• _GOAL OF THE EXERCISE_: Reproduce the complete set of records, exactly as they appear.

[Opening DATA TO EXAMINE section]

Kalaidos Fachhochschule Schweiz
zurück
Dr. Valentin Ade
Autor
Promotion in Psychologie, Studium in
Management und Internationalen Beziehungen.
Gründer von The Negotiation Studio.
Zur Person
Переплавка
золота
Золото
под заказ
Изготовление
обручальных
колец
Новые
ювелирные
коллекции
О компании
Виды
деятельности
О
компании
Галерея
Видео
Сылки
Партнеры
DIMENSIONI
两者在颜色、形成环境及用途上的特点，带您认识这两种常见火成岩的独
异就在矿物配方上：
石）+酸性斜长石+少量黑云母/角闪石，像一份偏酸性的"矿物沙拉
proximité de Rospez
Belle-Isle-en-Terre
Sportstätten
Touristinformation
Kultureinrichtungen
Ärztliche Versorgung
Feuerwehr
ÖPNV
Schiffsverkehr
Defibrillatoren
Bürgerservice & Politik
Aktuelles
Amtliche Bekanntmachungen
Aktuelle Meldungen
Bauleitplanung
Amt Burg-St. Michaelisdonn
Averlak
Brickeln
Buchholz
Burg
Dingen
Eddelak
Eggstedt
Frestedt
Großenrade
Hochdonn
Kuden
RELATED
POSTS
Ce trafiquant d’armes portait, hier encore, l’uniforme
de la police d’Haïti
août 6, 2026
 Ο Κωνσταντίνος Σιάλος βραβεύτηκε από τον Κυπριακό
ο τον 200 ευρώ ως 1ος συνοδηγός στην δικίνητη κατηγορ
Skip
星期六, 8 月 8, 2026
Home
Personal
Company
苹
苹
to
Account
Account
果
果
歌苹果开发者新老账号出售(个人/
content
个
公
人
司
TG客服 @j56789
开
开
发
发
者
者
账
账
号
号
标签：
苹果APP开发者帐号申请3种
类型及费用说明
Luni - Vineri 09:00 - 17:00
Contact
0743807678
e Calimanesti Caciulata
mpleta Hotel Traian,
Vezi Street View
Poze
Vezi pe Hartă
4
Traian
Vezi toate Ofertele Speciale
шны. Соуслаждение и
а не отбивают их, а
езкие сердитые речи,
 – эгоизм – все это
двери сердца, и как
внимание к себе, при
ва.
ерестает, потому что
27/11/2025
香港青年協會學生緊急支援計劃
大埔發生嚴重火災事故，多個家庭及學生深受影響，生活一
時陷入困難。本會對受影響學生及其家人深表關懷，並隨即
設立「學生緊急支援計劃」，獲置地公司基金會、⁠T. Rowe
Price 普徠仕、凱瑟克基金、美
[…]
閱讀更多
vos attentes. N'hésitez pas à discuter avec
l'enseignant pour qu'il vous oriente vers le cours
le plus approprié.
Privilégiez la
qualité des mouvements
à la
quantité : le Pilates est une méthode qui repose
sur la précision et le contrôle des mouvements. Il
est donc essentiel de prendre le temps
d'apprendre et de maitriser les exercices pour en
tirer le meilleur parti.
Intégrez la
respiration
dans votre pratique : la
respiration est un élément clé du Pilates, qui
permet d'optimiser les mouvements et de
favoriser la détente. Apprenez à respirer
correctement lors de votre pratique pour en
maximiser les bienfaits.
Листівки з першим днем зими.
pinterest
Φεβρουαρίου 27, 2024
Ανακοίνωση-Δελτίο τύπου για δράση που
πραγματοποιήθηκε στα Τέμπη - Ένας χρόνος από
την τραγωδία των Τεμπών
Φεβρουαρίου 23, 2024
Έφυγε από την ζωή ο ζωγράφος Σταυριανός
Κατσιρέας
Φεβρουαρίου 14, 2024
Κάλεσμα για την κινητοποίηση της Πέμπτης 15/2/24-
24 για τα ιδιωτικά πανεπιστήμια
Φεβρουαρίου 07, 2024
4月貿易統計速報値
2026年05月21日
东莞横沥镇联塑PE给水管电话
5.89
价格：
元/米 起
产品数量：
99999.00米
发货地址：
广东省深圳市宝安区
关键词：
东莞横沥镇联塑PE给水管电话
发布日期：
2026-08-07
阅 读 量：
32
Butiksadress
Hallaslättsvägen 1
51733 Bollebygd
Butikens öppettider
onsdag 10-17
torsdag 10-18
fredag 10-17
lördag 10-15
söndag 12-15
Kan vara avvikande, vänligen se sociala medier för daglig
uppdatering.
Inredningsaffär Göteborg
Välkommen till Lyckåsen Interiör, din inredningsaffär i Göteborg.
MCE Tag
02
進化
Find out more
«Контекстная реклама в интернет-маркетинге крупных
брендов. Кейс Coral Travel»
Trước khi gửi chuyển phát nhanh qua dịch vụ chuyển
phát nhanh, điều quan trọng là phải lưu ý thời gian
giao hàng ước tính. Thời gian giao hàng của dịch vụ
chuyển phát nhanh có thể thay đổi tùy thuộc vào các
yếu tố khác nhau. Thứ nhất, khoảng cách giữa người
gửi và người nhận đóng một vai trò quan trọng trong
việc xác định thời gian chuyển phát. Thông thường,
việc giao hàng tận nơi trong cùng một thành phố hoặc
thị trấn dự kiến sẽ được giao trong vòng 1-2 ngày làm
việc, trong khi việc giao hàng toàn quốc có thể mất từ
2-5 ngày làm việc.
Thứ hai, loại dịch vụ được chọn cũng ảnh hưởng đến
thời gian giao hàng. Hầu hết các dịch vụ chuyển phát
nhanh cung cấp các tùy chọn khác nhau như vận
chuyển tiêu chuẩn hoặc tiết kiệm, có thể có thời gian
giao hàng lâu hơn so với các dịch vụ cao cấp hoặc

[Closing DATA TO EXAMINE section]

• _ANSWER SPACE_:
Kalaidos Fachhochschule Schweiz
zurück
Dr. Valentin Ade
Autor
Promotion in Psychologie, Studium in
Management und Internationalen Beziehungen.
Gründer von The Negotiation Studio.
Zur Person
Переплавка
золота
Золото
под заказ
Изготовление
обручальных
колец
Новые
ювелирные
коллекции
О компании
Виды
деятельности
О
компании
Галерея
Видео
Сылки
Партнеры
DIMENSIONI
两者在颜色、形成环境及用途上的特点，带您认识这两种常见火成岩的独
异就在矿物配方上：
石）+酸性斜长石+少量黑云母/角闪石，像一份偏酸性的"矿物沙拉
proximité de Rospez
Belle-Isle-en-Terre
Sportstätten
Touristinformation
Kultureinrichtungen
Ärztliche Versorgung
Feuerwehr
ÖPNV
Schiffsverkehr
Defibrillatoren
Bürgerservice & Politik
Aktuelles
Amtliche Bekanntmachungen
Aktuelle Meldungen
Bauleitplanung
Amt Burg-St. Michaelisdonn
Averlak
Brickeln
Buchholz
Burg
Dingen
Eddelak
Eggstedt
Frestedt
Großenrade
Hochdonn
Kuden
RELATED
POSTS
Ce trafiquant d’armes portait, hier encore, l’uniforme
de la police d’Haïti
août 6, 2026
 Ο Κωνσταντίνος Σιάλος βραβεύτηκε από τον Κυπριακό
ο τον 200 ευρώ ως 1ος συνοδηγός στην δικίνητη κατηγορ
Skip
星期六, 8 月 8, 2026
Home
Personal
Company
苹
苹
to
Account
Account
果
果
歌苹果开发者新老账号出售(个人/
content
个
公
人
司
TG客服 @j56789
开
开
发
发
者
者
账
账
号
号
标签：
苹果APP开发者帐号申请3种
类型及费用说明
Luni - Vineri 09:00 - 17:00
Contact
0743807678
e Calimanesti Caciulata
mpleta Hotel Traian,
Vezi Street View
Poze
Vezi pe Hartă
4
Traian
Vezi toate Ofertele Speciale
шны. Соуслаждение и
а не отбивают их, а
езкие сердитые речи,
 – эгоизм – все это
двери сердца, и как
внимание к себе, при
ва.
ерестает, потому что
27/11/2025
香港青年協會學生緊急支援計劃
大埔發生嚴重火災事故，多個家庭及學生深受影響，生活一
時陷入困難。本會對受影響學生及其家人深表關懷，並隨即
設立「學生緊急支援計劃」，獲置地公司基金會、⁠T. Rowe
Price 普徠仕、凱瑟克基金、美
[…]
閱讀更多
vos attentes. N'hésitez pas à discuter avec
l'enseignant pour qu'il vous oriente vers le cours
le plus approprié.
Privilégiez la
qualité des mouvements
à la
quantité : le Pilates est une méthode qui repose
sur la précision et le contrôle des mouvements. Il
est donc essentiel de prendre le temps
d'apprendre et de maitriser les exercices pour en
tirer le meilleur parti.
Intégrez la
respiration
dans votre pratique : la
respiration est un élément clé du Pilates, qui
permet d'optimiser les mouvements et de
favoriser la détente. Apprenez à respirer
correctement lors de votre pratique pour en
maximiser les bienfaits.
Листівки з першим днем зими.
pinterest
Φεβρουαρίου 27, 2024
Ανακοίνωση-Δελτίο τύπου για δράση που
πραγματοποιήθηκε στα Τέμπη - Ένας χρόνος από
την τραγωδία των Τεμπών
Φεβρουαρίου 23, 2024
Έφυγε από την ζωή ο ζωγράφος Σταυριανός
Κατσιρέας
Φεβρουαρίου 14, 2024
Κάλεσμα για την κινητοποίηση της Πέμπτης 15/2/24-
24 για τα ιδιωτικά πανεπιστήμια
Φεβρουαρίου 07, 2024
4月貿易統計速報値
2026年05月21日
东莞横沥镇联塑PE给水管电话
5.89
价格：
元/米 起
产品数量：
99999.00米
发货地址：
广东省深圳市宝安区
关键词：
东莞横沥镇联塑PE给水管电话
发布日期：
2026-08-07
阅 读 量：
32
Butiksadress
Hallaslättsvägen 1
51733 Bollebygd
Butikens öppettider
onsdag 10-17
torsdag 10-18
fredag 10-17
lördag 10-15
söndag 12-15
Kan vara avvikande, vänligen se sociala medier för daglig
uppdatering.
Inredningsaffär Göteborg
Välkommen till Lyckåsen Interiör, din inredningsaffär i Göteborg.
MCE Tag
02
進化
Find out more
«Контекстная реклама в интернет-маркетинге крупных
брендов. Кейс Coral Travel»
Trước khi gửi chuyển phát nhanh qua dịch vụ chuyển
phát nhanh, điều quan trọng là phải lưu ý thời gian
giao hàng ước tính. Thời gian giao hàng của dịch vụ
chuyển phát nhanh có thể thay đổi tùy thuộc vào các
yếu tố khác nhau. Thứ nhất, khoảng cách giữa người
gửi và người nhận đóng một vai trò quan trọng trong
việc xác định thời gian chuyển phát. Thông thường,
việc giao hàng tận nơi trong cùng một thành phố hoặc
thị trấn dự kiến sẽ được giao trong vòng 1-2 ngày làm
việc, trong khi việc giao hàng toàn quốc có thể mất từ
2-5 ngày làm việc.
Thứ hai, loại dịch vụ được chọn cũng ảnh hưởng đến
thời gian giao hàng. Hầu hết các dịch vụ chuyển phát
nhanh cung cấp các tùy chọn khác nhau như vận
chuyển tiêu chuẩn hoặc tiết kiệm, có thể có thời gian
giao hàng lâu hơn so với các dịch vụ cao cấp hoặc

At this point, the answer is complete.